Job item: Transcribe the entries exactly as given and skip whatever images they hold.

Dataset records below:

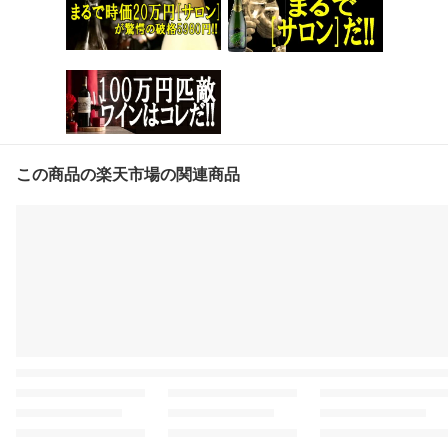
この商品の楽天市場の関連商品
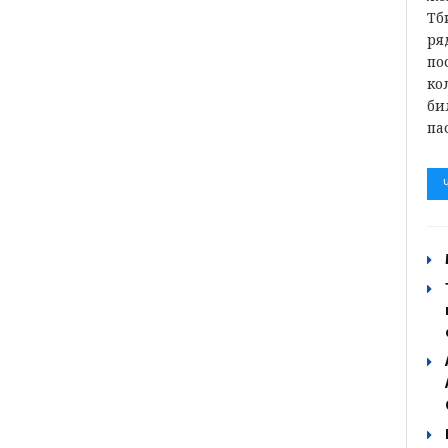
Тб
ря
по
ко
би
па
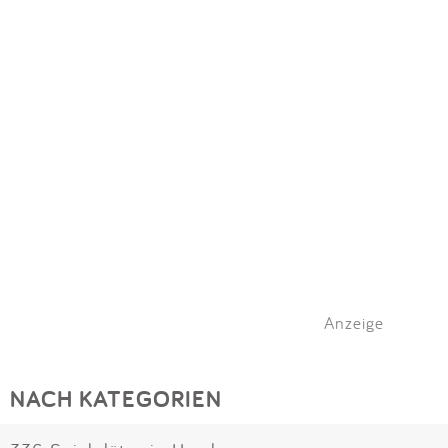
Anzeige
NACH KATEGORIEN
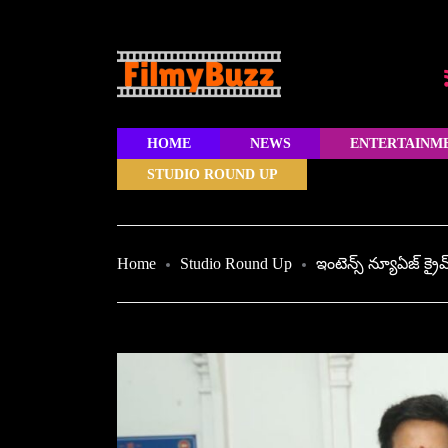
HOME
NEWS
ENTERTAINM
STUDIO ROUND UP
Home
Studio Round Up
ఇంటెన్స్ న్యూఏజ్ క్రైమ్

End of Dataset records.

Solution:
この商品の楽天市場の関連商品
Тб
ря
по
ко
би
па
Anzeige
NACH KATEGORIEN
HOME
NEWS
ENTERTAINM
STUDIO ROUND UP
Home
Studio Round Up
ఇంటెన్స్ న్యూఏజ్ క్రైమ్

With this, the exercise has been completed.